The University of Cincinnati's new 330-resident suite-style residence hall will open as Marian Spencer Hall in 2018. photo/Lisa Ventre


Honoring activism


UC building named after civic leader, alumna Marian Spencer


by John Bach and Barbara Blum

Dec. 13, 2017


Marian Spencer, who wasn't permitted to live in a dorm on the University of Cincinnati campus, received a fitting honor today as the UC Board of Trustees voted to name the newest residence hall after the civil rights pioneer.

Already a well-known figure at the university, the 1942 graduate's name will now be permanently etched on campus when the new high-rise residence hall opens on Campus Green in 2018 as Marian Spencer Hall.


UC graduates Marian Spencer and Bleuzette Marshall stand inside UC's AACRC.

UC graduates Marian Spencer, A&S ’42, and Bleuzette Marshall, A&S ’92, M (Ed) ’01, D (Ed) ’09, were among those honored on the African American Cultural and Resource Center wall of history (shown behind them) in 2013. photo/Dottie Stover

UC President Neville Pinto said he was eager to find a way to honor Spencer.

“I have known of Marian Spencer for many years and had an opportunity to get to know her better early on when I returned to UC in my new role,” said Pinto. “She is such a civil rights legend and a great example to our students.”

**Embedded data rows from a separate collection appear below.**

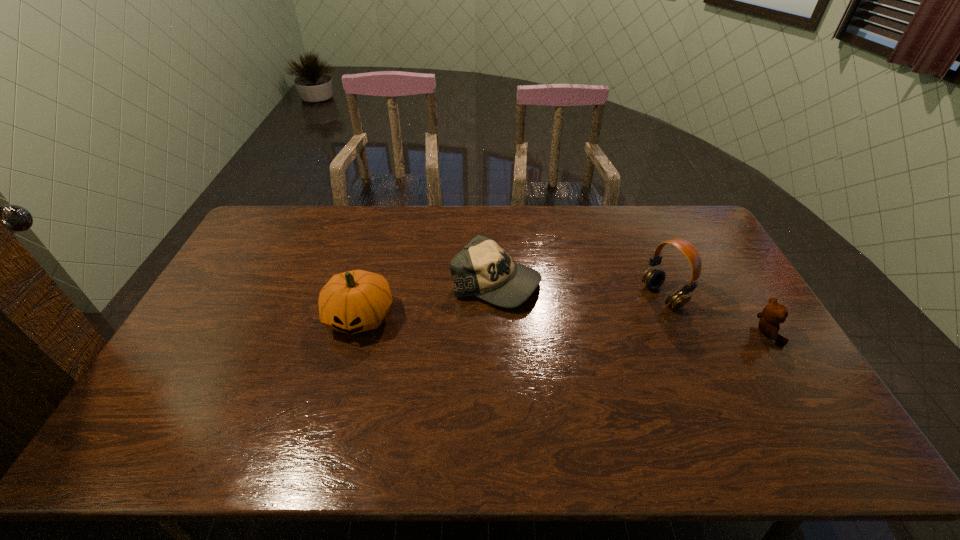
The width and height of the screenshot is (960, 540). I want to click on empty space that is in between the second object from left to right and the rightmost object, so click(x=632, y=308).

Find the location of a particular element. free space between the gourd and the rightmost object is located at coordinates (563, 325).

The image size is (960, 540). Find the location of `vacant point located between the baseball cap and the headset`. vacant point located between the baseball cap and the headset is located at coordinates (579, 289).

This screenshot has width=960, height=540. Identify the location of vacant area between the teddy bear and the headset. (714, 315).

Where is `unoccupied position between the leftmost object and the rightmost object`? unoccupied position between the leftmost object and the rightmost object is located at coordinates (563, 325).

Where is `free spot between the third object from left to right and the third object from right to left`? The width and height of the screenshot is (960, 540). free spot between the third object from left to right and the third object from right to left is located at coordinates tap(579, 289).

The image size is (960, 540). I want to click on the closest object to the third object from left to right, so click(774, 313).

Identify which object is the nearest to the third object from right to left. Please provide its 2D coordinates. Your answer should be formatted as a tuple, i.e. [(x, y)], where the tuple contains the x and y coordinates of a point satisfying the conditions above.

[(355, 301)]

Locate an element on the screen. free space that satisfies the following two spatial constraints: 1. on the side of the rightmost object with the carved face; 2. on the front-facing side of the third shortest object is located at coordinates (355, 333).

Where is `vacant space that satisfies the following two spatial constraints: 1. on the side of the gourd with the carved face; 2. on the front-facing side of the teddy bear`? This screenshot has height=540, width=960. vacant space that satisfies the following two spatial constraints: 1. on the side of the gourd with the carved face; 2. on the front-facing side of the teddy bear is located at coordinates (355, 333).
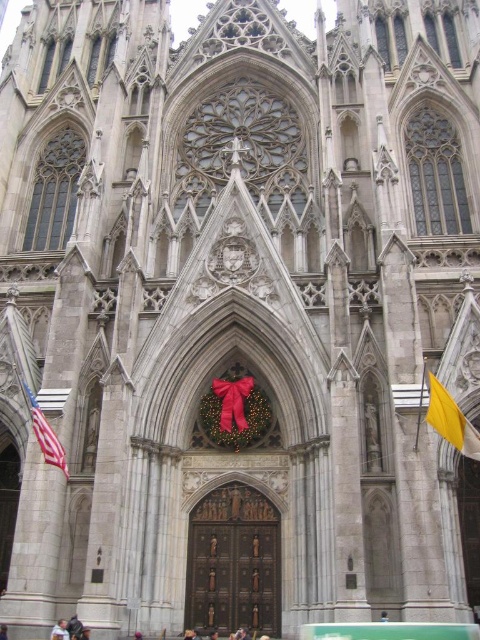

Described as a “civic treasure” at a 2016 street-naming ceremony, Spencer was the first African-American woman elected to Cincinnati City Council in 1983.

Born in 1920 in Gallipolis, Ohio, Spencer lived with her grandfather, a freed slave, and had a childhood that included watching marches of the Ku Klux Klan in front of her home. Following her grandfather’s example of community activism, young Marian joined the NAACP when she was 13 years old.

She graduated from high school with honors as co-valedictorian in 1938. Spencer moved to Cincinnati to attend UC, earning a bachelor’s degree in English in 1942. She had met and married UC alumnus Donald Spencer, A&S ’36, Ed ’37, M (Ed) ’40, in 1940.



One of Spencer’s more notable acts in civil rights occurred in 1952, when she chaired a NAACP legal action against Cincinnati’s Coney Island. She and Donald had two sons, and, when one wanted to attend an event at Coney, mother Spencer discovered the park was closed to African-Americans. She initiated a suit and after years of protests and legal wrangling, entrance to the park was open to all in 1955. (Sunlite Pool and Moonlight Gardens were desegregated in 1961.)

In 1972, Spencer was instrumental in an NAACP action to desegregate Cincinnati public schools. After an unsuccessful election bid for the Cincinnati Board of Education in 1973, Spencer became the first female president of the Cincinnati chapter of the NAACP in 1981. 

Spencer served on the University of Cincinnati Board of Trustees from 1975 to 1980. She and her husband were honored by the university with honorary degrees in 2006. Donald Spencer died in 2010, at the age of 95. The couple had been married for 69 years.

Her community activism has been constant and widespread. Spencer served on the boards or in other capacities for the American Civil Liberties Union, the Cincinnati Woman’s City Club, Links and the National Underground Railroad Freedom Center.

Spencer’s honors include being named the Cincinnati Enquirer Woman of the Year, receiving a Brotherhood Award from the National Conference of Christians and Jews, given a Career Woman of Achievement award from the YWCA and a humanitarian award from the Freedom Heritage Foundation of Columbus, Ohio.

The book “Keep on Fighting: The Life and Civil Rights Legacy of Marian A. Spencer,” written by Dorothy Christenson and Mary Frederickson, was published in 2015.


The cover of the book, Keep on Fighting: The Life and Civil Rights Legacy of Marian A. Spencer
A newspaper ad for Marian Spencer's political campaign for Cincinnati City Council.

A newspaper ad for Marian Spencer's political campaign for Cincinnati City Council.